### What is being asked
The records that follow are to be transcribed in full, without their images.

### Dataset excerpts
=====

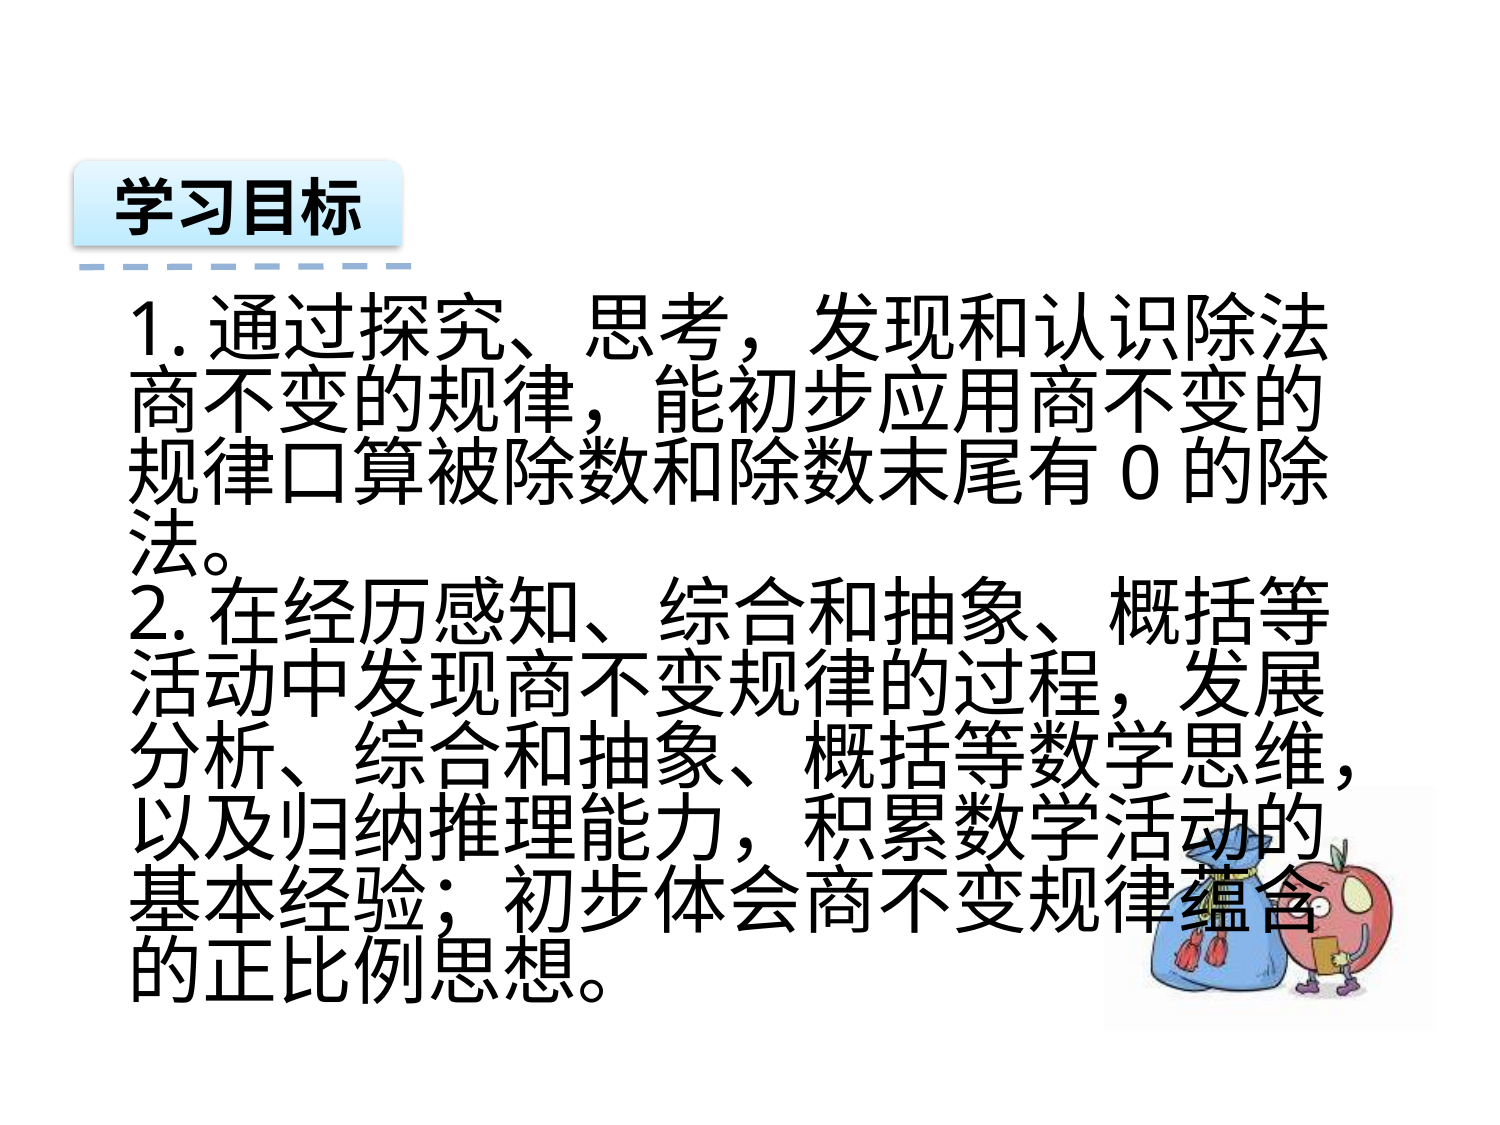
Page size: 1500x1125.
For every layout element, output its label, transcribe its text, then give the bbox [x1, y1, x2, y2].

text_box 2.在经历感知、综合和抽象、概括等活动中发现商不变规律的过程，发展分析、综合和抽象、概括等数学思维，以及归纳推理能力，积累数学活动的基本经验；初步体会商不变规律蕴含的正比例思想。 [112, 593, 1353, 1021]
picture [1104, 786, 1436, 1031]
text_box 学习目标 [73, 160, 404, 247]
text_box 1.通过探究、思考，发现和认识除法商不变的规律，能初步应用商不变的规律口算被除数和除数末尾有0的除法。 [112, 290, 1365, 593]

=====

### Your response
Page size: 1500x1125.
For every layout element, output its label, transcribe its text, then give the bbox [x1, y1, x2, y2].

text_box 2.在经历感知、综合和抽象、概括等活动中发现商不变规律的过程，发展分析、综合和抽象、概括等数学思维，以及归纳推理能力，积累数学活动的基本经验；初步体会商不变规律蕴含的正比例思想。 [112, 593, 1353, 1021]
picture [1104, 786, 1436, 1031]
text_box 学习目标 [73, 160, 404, 247]
text_box 1.通过探究、思考，发现和认识除法商不变的规律，能初步应用商不变的规律口算被除数和除数末尾有0的除法。 [112, 290, 1365, 593]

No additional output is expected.